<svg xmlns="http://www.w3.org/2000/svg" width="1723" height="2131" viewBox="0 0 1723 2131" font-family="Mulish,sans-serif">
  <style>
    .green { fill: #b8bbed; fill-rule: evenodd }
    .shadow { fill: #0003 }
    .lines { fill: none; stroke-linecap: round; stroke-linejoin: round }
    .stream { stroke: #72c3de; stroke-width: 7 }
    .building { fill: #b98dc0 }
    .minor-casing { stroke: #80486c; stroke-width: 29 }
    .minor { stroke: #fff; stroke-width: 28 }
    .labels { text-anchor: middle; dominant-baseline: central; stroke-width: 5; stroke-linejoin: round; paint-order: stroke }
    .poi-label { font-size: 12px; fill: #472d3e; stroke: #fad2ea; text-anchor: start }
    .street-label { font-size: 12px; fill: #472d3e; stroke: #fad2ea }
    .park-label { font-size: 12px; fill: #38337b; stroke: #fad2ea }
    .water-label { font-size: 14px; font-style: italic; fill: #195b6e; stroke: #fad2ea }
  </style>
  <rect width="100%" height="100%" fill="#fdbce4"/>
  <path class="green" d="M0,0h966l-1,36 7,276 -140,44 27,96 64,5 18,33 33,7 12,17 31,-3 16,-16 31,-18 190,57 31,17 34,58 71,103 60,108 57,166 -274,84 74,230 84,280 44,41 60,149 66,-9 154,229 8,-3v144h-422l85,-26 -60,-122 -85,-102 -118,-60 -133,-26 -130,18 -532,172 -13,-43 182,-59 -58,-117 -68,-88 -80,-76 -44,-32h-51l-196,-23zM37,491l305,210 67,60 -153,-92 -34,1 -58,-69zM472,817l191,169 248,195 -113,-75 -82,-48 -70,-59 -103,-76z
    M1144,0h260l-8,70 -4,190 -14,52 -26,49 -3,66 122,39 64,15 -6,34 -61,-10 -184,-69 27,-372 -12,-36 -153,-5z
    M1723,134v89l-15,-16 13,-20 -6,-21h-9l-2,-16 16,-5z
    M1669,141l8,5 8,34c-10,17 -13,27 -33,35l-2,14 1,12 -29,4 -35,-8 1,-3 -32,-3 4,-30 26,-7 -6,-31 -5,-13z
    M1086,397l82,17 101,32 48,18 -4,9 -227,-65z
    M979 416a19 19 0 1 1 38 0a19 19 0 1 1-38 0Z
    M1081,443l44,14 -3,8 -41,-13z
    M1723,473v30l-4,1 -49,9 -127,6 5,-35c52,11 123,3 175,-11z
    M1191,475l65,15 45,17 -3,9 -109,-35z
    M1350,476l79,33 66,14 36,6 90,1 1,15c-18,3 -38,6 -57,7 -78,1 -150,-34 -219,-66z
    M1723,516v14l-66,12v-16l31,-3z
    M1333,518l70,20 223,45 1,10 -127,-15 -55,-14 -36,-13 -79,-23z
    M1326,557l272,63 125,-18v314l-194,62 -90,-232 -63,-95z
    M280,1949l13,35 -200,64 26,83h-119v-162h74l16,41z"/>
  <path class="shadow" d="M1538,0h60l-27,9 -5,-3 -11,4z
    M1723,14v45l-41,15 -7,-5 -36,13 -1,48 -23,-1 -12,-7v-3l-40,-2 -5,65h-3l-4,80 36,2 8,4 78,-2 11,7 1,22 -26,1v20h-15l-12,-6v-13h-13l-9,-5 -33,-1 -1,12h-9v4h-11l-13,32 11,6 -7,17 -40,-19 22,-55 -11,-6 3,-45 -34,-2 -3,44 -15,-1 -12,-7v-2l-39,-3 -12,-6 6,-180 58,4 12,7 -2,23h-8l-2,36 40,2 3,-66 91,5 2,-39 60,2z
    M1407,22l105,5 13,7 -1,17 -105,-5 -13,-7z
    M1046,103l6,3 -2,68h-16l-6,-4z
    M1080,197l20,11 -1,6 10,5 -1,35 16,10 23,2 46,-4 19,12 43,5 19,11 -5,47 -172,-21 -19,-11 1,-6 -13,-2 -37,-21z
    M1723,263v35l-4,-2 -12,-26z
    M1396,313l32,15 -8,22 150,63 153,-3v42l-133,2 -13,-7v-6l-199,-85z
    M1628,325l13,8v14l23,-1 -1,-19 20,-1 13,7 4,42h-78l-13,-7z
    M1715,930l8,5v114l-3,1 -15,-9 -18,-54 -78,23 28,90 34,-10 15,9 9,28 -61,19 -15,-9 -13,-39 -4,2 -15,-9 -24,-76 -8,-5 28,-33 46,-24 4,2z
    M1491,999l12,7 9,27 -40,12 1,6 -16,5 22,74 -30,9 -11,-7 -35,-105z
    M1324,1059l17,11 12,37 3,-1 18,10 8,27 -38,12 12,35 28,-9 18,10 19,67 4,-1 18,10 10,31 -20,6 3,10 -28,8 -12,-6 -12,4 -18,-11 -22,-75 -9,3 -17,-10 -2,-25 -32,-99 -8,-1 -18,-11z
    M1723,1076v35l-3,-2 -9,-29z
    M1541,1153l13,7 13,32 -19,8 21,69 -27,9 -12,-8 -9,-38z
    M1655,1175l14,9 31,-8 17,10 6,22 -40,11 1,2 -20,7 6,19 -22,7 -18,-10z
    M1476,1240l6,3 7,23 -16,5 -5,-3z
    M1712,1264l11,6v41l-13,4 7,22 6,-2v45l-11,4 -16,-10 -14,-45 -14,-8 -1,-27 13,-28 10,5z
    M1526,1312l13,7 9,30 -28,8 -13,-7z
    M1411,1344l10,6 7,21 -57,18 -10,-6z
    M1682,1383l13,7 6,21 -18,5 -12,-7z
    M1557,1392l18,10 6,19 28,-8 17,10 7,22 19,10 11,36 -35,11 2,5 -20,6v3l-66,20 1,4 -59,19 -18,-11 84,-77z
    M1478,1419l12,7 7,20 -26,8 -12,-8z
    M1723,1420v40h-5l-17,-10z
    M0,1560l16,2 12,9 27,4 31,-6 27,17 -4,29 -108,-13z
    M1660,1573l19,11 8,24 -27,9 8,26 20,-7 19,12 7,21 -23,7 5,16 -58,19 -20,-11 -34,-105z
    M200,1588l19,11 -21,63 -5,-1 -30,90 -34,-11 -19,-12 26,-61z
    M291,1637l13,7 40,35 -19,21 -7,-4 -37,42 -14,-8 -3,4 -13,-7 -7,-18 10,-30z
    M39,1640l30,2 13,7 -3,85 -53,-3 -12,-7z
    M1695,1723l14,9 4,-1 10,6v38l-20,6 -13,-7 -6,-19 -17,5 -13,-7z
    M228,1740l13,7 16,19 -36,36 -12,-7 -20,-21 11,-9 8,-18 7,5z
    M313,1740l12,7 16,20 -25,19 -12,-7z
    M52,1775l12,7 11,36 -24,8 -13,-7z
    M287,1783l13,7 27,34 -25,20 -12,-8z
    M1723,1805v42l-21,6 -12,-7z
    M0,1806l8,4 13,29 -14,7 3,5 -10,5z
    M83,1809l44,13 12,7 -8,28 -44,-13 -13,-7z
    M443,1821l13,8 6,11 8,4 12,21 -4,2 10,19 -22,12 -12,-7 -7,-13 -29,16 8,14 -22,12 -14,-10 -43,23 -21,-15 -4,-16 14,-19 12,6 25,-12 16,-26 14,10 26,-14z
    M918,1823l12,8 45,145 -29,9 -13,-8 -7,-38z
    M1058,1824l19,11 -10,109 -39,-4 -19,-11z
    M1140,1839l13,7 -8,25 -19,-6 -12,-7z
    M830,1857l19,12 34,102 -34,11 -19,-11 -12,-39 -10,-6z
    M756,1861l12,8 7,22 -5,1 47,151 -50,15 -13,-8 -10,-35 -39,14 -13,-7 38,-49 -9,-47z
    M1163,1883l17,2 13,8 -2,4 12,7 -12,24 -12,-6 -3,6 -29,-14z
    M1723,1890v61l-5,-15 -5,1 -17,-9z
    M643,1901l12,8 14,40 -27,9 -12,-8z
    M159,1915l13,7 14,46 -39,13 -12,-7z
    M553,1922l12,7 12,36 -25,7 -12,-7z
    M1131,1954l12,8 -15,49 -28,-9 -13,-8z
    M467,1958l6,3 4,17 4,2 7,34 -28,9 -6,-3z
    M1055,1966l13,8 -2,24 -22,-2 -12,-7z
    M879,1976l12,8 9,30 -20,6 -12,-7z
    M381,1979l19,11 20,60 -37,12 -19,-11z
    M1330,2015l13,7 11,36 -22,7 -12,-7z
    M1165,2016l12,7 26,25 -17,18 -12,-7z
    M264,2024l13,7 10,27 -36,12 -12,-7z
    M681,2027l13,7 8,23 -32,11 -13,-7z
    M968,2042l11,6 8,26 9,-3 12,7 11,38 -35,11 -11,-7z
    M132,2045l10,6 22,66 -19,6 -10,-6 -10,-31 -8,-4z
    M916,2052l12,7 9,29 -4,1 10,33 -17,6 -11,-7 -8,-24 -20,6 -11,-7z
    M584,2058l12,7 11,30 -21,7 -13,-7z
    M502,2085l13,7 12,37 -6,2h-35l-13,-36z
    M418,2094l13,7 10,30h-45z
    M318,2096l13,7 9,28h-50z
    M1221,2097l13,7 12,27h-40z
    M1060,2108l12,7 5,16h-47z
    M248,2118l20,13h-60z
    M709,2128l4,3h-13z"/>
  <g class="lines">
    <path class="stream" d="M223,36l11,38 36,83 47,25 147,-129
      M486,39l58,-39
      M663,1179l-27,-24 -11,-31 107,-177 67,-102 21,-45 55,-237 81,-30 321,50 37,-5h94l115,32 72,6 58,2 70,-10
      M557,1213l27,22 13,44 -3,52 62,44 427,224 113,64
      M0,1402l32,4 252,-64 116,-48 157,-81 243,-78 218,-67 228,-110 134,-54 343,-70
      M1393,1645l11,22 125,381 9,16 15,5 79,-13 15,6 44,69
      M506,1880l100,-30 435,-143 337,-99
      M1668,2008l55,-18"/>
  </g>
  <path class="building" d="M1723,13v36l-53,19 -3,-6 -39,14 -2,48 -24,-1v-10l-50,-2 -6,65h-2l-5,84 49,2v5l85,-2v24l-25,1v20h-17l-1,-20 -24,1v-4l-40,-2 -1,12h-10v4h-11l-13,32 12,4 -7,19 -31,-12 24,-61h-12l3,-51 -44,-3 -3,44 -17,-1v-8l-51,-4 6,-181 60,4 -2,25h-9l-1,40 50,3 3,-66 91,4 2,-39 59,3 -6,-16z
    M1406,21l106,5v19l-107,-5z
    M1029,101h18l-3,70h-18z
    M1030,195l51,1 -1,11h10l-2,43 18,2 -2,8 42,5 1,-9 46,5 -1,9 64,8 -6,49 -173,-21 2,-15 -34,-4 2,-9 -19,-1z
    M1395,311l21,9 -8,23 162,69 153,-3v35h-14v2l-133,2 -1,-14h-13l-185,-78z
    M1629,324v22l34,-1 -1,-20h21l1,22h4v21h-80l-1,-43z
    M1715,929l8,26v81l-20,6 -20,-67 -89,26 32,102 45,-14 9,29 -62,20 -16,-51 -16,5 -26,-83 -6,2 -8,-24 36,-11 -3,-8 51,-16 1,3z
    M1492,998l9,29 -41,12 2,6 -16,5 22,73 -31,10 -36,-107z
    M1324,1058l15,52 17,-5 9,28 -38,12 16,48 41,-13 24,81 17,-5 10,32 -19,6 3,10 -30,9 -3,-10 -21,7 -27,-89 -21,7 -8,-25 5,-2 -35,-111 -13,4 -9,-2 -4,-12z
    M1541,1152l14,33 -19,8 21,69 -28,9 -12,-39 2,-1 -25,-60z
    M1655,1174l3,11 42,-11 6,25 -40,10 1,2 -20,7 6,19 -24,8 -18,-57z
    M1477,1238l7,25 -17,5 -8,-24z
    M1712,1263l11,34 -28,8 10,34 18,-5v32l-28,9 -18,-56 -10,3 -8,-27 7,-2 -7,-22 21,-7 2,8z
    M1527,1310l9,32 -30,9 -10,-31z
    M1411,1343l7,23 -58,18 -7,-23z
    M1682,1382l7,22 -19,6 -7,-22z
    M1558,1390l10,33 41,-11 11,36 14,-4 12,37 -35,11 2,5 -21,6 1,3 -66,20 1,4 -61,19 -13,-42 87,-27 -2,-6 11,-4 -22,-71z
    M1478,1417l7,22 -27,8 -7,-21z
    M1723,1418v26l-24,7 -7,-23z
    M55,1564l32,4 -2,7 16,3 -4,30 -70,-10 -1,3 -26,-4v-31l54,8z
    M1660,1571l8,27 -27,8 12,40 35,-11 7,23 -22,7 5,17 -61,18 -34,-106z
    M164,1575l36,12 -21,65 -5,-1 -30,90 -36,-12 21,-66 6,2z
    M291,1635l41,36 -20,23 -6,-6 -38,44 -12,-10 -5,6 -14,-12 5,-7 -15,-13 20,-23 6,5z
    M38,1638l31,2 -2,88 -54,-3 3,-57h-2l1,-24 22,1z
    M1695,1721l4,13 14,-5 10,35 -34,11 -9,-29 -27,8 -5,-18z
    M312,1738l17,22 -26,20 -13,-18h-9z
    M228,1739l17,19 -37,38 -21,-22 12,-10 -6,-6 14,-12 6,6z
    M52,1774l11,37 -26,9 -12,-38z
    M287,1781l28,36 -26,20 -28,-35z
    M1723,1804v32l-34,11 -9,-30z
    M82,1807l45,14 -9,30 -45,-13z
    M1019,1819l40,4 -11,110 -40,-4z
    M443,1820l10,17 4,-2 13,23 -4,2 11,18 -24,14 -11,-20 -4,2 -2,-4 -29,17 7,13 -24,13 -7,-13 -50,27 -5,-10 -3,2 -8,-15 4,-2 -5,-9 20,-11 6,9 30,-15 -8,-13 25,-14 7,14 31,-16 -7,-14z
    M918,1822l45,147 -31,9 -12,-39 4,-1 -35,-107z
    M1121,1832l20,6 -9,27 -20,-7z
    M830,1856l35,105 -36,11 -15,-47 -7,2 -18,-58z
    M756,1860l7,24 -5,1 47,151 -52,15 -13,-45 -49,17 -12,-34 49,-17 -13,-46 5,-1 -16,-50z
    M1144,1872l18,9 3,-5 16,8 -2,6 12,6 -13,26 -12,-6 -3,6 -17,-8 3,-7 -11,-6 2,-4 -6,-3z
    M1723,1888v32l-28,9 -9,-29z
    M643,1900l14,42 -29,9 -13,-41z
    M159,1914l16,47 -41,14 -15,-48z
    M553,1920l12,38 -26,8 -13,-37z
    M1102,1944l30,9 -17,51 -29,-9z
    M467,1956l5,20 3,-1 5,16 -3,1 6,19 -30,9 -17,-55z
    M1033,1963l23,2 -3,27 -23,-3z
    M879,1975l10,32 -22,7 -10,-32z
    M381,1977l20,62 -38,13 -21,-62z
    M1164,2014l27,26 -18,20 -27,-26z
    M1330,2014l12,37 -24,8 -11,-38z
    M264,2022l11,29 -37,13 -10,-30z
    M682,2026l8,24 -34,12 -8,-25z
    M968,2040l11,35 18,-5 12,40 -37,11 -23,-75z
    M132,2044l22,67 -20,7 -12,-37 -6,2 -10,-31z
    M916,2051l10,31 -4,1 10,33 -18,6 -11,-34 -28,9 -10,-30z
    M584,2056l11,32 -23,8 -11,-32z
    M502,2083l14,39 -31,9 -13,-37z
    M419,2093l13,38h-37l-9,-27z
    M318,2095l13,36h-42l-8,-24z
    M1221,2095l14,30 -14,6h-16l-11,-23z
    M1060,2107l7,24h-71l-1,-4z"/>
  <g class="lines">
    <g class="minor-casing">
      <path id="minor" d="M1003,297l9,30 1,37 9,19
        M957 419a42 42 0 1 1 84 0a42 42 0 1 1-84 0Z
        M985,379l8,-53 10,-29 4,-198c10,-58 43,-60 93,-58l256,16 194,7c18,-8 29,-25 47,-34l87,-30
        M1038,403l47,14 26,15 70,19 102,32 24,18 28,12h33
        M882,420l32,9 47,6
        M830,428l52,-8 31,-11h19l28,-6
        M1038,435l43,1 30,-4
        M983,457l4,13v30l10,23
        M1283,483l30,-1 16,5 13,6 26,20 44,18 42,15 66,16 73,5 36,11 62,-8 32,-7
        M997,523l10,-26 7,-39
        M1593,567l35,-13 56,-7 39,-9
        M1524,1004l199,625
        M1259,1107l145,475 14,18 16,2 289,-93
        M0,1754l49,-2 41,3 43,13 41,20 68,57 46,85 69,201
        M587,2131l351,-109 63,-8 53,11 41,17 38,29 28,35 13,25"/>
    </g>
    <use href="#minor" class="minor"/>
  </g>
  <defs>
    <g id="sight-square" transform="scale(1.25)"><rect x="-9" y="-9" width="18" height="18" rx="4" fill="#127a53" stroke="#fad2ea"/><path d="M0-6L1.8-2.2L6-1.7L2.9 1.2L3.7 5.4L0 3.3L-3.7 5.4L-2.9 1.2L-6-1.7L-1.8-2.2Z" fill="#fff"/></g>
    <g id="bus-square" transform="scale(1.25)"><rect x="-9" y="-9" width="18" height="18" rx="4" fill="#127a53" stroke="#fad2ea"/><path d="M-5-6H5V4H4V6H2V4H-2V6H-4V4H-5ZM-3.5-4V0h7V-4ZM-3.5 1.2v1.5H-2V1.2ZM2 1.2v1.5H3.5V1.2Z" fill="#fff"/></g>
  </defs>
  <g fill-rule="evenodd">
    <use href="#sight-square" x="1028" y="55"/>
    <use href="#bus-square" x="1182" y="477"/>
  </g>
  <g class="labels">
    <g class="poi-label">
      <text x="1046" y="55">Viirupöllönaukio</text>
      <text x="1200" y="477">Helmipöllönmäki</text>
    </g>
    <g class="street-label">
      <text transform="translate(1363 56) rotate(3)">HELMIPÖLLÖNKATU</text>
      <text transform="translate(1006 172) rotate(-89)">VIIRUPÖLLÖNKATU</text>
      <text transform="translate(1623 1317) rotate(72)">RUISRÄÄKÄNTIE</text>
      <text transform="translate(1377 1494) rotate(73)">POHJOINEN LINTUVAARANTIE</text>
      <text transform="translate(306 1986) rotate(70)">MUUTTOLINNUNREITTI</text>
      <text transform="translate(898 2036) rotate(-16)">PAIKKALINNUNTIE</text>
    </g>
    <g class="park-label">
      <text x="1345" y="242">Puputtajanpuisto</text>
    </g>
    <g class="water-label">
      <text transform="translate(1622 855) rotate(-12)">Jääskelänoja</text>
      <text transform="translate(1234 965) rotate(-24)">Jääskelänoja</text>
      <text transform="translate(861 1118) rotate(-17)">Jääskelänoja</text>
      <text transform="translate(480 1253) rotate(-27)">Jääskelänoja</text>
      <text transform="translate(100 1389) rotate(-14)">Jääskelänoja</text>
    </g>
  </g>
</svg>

### EXERCISE GOAL
Copy, exactly and only, the lines above that begin with the one containing "M1163,1883l17,2 13,8 -2,4" and finish with the one containing "M1030,195l51,1 -1,11h10l-2,43 18,2".

### SOLUTION FOR THIS EXERCISE
    M1163,1883l17,2 13,8 -2,4 12,7 -12,24 -12,-6 -3,6 -29,-14z
    M1723,1890v61l-5,-15 -5,1 -17,-9z
    M643,1901l12,8 14,40 -27,9 -12,-8z
    M159,1915l13,7 14,46 -39,13 -12,-7z
    M553,1922l12,7 12,36 -25,7 -12,-7z
    M1131,1954l12,8 -15,49 -28,-9 -13,-8z
    M467,1958l6,3 4,17 4,2 7,34 -28,9 -6,-3z
    M1055,1966l13,8 -2,24 -22,-2 -12,-7z
    M879,1976l12,8 9,30 -20,6 -12,-7z
    M381,1979l19,11 20,60 -37,12 -19,-11z
    M1330,2015l13,7 11,36 -22,7 -12,-7z
    M1165,2016l12,7 26,25 -17,18 -12,-7z
    M264,2024l13,7 10,27 -36,12 -12,-7z
    M681,2027l13,7 8,23 -32,11 -13,-7z
    M968,2042l11,6 8,26 9,-3 12,7 11,38 -35,11 -11,-7z
    M132,2045l10,6 22,66 -19,6 -10,-6 -10,-31 -8,-4z
    M916,2052l12,7 9,29 -4,1 10,33 -17,6 -11,-7 -8,-24 -20,6 -11,-7z
    M584,2058l12,7 11,30 -21,7 -13,-7z
    M502,2085l13,7 12,37 -6,2h-35l-13,-36z
    M418,2094l13,7 10,30h-45z
    M318,2096l13,7 9,28h-50z
    M1221,2097l13,7 12,27h-40z
    M1060,2108l12,7 5,16h-47z
    M248,2118l20,13h-60z
    M709,2128l4,3h-13z"/>
  <g class="lines">
    <path class="stream" d="M223,36l11,38 36,83 47,25 147,-129
      M486,39l58,-39
      M663,1179l-27,-24 -11,-31 107,-177 67,-102 21,-45 55,-237 81,-30 321,50 37,-5h94l115,32 72,6 58,2 70,-10
      M557,1213l27,22 13,44 -3,52 62,44 427,224 113,64
      M0,1402l32,4 252,-64 116,-48 157,-81 243,-78 218,-67 228,-110 134,-54 343,-70
      M1393,1645l11,22 125,381 9,16 15,5 79,-13 15,6 44,69
      M506,1880l100,-30 435,-143 337,-99
      M1668,2008l55,-18"/>
  </g>
  <path class="building" d="M1723,13v36l-53,19 -3,-6 -39,14 -2,48 -24,-1v-10l-50,-2 -6,65h-2l-5,84 49,2v5l85,-2v24l-25,1v20h-17l-1,-20 -24,1v-4l-40,-2 -1,12h-10v4h-11l-13,32 12,4 -7,19 -31,-12 24,-61h-12l3,-51 -44,-3 -3,44 -17,-1v-8l-51,-4 6,-181 60,4 -2,25h-9l-1,40 50,3 3,-66 91,4 2,-39 59,3 -6,-16z
    M1406,21l106,5v19l-107,-5z
    M1029,101h18l-3,70h-18z
    M1030,195l51,1 -1,11h10l-2,43 18,2 -2,8 42,5 1,-9 46,5 -1,9 64,8 -6,49 -173,-21 2,-15 -34,-4 2,-9 -19,-1z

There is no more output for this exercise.